Nordic skiers from around the world are arriving in Finland for Thursday's start to the world championships in Lahti. But Swiss medal hopes in the lakeside city would appear to be as barren as the surrounding winter scenery.
Just days after the country's alpine skiers returned from Austria with three world championship medals, their counterparts in the Nordic team are setting out with more modest ambitions.
Harry Sonderegger, the head of the Swiss delegation, told swissinfo on Tuesday that top ten places would be the general aim of the squad, although he is hoping that the men's cross-country relay team can finish in the top six.
"In Switzerland the priority has always been on alpine skiing," explained Sonderegger. "Two years ago [the Swiss skiing association] decided to focus more on Nordic skiing, but we still have a long way to go."
In keeping with its name and history, Nordic skiing continues to be the playground of the Finns, the Norwegians and the Swedes, with Russia and other eastern European states providing most of the outside competition.
But while it is true that factors of geography and public interest can explain Switzerland's far greater interest in alpine skiing, the Swiss are still languishing behind other alpine nations in the Nordic branch of the sport.
Austria and Italy have managed to combine a strong showing in the downhill disciplines with some healthy performances in the Nordic cross-country, while Germany have enjoyed recent successes in the ski-jumping competitions. The Austrians and the Germans are also expected to be challenging for medals in the combined events.

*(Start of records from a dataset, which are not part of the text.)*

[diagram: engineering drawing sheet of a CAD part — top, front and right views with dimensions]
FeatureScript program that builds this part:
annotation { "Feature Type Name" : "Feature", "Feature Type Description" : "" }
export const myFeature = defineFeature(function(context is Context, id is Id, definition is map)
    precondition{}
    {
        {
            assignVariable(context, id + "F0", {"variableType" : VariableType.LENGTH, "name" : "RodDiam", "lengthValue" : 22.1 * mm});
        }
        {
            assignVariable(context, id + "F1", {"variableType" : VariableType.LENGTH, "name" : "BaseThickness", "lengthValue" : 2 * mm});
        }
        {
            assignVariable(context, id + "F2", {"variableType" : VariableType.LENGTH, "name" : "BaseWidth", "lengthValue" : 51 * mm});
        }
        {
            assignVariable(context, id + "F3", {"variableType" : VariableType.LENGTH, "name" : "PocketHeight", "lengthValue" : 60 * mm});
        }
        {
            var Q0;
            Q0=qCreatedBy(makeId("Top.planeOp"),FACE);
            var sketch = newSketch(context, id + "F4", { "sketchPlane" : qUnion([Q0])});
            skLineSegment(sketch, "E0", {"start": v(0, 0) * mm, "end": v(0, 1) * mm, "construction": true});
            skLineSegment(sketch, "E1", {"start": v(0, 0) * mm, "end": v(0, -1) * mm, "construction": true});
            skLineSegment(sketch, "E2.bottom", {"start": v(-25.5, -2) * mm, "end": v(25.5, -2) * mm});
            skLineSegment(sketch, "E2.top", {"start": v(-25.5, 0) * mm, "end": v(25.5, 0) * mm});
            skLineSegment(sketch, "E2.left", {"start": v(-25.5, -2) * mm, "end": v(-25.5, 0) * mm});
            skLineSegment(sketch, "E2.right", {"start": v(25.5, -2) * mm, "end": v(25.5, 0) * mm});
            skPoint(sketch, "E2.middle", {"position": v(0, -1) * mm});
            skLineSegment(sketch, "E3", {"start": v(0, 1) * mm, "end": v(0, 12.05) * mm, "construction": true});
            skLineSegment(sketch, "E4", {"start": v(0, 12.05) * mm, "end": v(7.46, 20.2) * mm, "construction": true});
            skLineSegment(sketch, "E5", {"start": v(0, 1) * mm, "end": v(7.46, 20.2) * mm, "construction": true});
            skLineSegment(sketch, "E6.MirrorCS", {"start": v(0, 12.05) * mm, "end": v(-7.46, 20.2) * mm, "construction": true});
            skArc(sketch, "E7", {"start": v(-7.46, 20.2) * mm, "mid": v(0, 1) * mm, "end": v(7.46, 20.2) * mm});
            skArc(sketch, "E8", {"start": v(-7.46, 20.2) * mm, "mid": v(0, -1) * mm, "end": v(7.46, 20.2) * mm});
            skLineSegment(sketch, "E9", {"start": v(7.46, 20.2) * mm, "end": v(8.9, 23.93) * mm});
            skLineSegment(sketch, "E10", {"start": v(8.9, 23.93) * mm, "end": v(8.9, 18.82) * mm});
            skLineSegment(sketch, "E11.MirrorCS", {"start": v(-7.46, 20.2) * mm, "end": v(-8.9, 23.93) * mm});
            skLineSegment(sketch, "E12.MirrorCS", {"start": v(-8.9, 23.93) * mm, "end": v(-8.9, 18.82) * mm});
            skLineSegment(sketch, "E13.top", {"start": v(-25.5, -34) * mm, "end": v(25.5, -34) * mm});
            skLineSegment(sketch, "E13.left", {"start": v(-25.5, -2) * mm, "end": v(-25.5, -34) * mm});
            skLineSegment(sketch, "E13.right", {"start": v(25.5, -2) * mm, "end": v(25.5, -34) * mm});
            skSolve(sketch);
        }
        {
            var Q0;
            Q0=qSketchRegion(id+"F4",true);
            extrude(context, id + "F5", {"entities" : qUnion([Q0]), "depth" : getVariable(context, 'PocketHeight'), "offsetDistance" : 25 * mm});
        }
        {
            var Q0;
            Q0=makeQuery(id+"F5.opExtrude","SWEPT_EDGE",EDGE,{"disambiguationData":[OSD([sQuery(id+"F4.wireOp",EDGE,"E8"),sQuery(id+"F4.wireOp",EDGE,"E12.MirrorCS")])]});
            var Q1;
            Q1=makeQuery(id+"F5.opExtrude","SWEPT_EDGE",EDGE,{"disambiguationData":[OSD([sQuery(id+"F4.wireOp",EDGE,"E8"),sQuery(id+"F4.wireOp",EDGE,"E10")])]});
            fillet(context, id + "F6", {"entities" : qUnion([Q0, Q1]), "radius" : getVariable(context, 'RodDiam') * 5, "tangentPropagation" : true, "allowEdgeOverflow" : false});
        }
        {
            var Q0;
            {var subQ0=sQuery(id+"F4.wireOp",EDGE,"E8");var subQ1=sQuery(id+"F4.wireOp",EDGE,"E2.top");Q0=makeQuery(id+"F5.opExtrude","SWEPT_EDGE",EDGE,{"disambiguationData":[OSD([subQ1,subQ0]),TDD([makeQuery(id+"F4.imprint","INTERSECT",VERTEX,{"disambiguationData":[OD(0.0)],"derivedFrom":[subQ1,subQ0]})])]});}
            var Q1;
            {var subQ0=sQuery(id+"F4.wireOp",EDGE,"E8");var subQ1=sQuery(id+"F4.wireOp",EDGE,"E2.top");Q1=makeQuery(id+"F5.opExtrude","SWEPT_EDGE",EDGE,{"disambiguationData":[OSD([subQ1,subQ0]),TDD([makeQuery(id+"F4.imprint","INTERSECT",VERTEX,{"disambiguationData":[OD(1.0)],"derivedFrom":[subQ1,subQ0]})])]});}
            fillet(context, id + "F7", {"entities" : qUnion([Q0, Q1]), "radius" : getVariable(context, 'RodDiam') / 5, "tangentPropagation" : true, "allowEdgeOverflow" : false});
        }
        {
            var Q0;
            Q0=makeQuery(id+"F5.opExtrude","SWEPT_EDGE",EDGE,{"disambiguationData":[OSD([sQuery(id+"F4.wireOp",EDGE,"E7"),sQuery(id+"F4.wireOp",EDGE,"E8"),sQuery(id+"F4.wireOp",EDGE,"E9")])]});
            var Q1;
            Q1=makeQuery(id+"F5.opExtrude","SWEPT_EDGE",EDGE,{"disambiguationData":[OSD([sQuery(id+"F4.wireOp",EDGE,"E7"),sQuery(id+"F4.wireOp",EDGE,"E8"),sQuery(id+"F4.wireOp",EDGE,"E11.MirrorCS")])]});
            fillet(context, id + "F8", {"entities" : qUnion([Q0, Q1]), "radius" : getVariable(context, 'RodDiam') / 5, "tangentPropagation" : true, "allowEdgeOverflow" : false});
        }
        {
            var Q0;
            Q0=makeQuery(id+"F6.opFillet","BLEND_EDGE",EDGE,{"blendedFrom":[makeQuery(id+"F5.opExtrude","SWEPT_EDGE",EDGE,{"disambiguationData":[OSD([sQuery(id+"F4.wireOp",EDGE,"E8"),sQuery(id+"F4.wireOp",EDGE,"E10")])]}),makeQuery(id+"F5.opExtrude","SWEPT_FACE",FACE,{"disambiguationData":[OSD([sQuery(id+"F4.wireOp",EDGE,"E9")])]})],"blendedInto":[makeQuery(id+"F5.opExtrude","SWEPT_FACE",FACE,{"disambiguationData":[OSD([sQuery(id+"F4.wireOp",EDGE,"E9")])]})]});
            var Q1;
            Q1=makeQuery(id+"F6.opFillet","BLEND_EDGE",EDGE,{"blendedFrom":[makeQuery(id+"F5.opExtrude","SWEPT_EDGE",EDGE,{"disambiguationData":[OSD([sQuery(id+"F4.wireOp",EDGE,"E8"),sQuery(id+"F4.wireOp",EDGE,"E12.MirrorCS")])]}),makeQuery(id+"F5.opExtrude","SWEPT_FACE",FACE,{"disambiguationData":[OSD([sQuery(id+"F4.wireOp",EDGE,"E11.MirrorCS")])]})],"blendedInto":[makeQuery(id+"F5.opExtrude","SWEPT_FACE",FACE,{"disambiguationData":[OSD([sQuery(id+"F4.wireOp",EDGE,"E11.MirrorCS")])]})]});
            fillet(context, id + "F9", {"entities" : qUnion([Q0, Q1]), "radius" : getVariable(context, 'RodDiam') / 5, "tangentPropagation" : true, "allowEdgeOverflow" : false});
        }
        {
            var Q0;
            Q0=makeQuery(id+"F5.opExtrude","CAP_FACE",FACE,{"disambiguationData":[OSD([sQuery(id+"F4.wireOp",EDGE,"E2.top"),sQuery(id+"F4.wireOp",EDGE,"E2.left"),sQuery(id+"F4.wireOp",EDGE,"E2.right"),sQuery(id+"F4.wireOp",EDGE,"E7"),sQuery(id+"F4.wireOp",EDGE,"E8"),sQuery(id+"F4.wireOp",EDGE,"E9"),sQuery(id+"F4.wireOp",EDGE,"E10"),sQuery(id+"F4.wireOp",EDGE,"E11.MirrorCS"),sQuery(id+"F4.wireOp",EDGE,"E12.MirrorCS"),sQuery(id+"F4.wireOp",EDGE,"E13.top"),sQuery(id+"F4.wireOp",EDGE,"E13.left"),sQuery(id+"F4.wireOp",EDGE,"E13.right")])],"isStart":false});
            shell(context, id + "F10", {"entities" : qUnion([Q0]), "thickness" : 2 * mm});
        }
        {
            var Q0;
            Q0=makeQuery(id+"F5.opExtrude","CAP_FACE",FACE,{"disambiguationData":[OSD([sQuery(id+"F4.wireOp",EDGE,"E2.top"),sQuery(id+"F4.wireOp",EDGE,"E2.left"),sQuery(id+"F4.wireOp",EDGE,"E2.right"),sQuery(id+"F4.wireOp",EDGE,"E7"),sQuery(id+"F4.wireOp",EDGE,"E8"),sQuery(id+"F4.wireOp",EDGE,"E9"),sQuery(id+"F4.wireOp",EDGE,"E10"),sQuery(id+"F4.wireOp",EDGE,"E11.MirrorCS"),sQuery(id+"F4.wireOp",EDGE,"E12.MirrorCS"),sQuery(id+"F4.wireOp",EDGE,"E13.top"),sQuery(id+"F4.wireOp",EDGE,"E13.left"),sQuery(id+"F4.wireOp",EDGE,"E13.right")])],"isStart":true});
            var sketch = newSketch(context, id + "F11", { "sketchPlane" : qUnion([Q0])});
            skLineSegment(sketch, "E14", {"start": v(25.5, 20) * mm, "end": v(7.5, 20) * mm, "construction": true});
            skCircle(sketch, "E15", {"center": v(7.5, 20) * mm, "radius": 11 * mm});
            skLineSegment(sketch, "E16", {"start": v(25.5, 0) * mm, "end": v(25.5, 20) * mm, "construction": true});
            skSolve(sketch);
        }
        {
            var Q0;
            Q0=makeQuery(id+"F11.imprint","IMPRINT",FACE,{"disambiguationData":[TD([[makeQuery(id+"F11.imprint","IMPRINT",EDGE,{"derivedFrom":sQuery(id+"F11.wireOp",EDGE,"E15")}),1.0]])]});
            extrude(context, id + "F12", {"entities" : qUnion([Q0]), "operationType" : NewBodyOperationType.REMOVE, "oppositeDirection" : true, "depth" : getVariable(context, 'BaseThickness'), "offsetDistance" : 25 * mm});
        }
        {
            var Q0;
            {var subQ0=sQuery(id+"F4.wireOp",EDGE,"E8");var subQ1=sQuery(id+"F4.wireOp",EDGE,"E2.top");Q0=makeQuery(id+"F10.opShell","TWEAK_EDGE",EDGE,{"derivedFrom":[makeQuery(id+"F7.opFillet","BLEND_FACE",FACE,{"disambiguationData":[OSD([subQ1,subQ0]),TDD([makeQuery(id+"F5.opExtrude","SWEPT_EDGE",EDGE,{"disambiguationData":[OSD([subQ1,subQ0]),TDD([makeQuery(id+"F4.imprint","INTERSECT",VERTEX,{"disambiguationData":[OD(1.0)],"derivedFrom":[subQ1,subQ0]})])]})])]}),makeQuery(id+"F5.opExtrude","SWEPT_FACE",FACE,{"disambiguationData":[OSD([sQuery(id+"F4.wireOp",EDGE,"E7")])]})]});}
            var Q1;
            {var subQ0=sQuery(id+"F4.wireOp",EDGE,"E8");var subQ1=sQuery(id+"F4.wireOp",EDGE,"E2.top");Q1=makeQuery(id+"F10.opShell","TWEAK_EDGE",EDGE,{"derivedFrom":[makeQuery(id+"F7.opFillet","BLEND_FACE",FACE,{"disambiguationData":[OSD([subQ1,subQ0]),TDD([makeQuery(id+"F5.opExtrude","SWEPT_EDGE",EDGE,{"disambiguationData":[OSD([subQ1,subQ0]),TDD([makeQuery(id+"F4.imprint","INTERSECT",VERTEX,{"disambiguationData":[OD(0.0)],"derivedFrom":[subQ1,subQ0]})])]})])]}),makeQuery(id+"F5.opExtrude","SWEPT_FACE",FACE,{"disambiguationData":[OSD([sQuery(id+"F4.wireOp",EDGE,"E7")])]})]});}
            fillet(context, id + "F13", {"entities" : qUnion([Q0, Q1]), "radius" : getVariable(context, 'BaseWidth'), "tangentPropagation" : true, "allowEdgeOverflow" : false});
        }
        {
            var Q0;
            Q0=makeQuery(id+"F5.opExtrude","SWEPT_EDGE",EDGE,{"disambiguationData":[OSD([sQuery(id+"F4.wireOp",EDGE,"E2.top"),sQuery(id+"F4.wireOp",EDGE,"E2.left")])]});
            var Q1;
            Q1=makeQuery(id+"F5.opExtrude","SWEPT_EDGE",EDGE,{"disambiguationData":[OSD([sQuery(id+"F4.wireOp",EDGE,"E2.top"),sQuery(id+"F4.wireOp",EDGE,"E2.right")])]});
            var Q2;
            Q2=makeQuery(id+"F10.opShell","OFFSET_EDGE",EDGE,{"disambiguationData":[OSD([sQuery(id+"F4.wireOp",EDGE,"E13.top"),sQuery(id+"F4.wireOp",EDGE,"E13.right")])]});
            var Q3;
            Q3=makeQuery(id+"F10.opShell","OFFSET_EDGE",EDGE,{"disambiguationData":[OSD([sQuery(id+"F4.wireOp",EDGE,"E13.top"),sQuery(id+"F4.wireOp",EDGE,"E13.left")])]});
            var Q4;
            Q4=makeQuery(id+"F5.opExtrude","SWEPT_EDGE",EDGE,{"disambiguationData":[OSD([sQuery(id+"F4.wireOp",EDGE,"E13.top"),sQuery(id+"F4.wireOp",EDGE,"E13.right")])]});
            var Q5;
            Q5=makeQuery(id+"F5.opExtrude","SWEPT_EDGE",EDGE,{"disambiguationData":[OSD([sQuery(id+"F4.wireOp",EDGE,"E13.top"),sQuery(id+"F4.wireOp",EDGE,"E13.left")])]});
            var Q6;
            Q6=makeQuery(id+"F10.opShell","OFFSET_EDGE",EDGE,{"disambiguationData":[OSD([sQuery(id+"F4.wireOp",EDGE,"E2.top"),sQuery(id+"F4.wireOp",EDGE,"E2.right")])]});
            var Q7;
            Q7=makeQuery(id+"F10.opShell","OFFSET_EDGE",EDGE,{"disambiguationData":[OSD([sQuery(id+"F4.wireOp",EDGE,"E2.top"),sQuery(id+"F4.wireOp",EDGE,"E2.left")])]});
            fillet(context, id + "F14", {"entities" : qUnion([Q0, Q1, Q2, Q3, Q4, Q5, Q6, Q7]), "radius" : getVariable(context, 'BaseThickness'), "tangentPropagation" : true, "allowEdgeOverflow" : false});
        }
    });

The Swiss delegation in Lahti may not be posing much of a threat to their neighbours during this month's tournament, but Sonderreger is confident that improvements will soon be seen.
"It is our goal," he said, "to be among the top teams within the next four to five years."
For now, though, the target of top ten places remains, with Brigitte Albrecht and Reto Burgermeister among the most likely Swiss contenders in the individual cross-country races.
In the ski-jumping events, Swiss trainer Berni Schödler has expressed his happiness with his team's final training session in the Black Forest, but admitted that a place in the top ten in any of the individual competitions would be a "sensation".
The Swiss are also hoping to improve on their performance in the team jumping events, after coming second from last at the 1999 world championships.
Swiss prospects are bleak though in the combined disciplines, where trainer Ladislav Rygl is hoping to see two of his athletes finish in the top 20.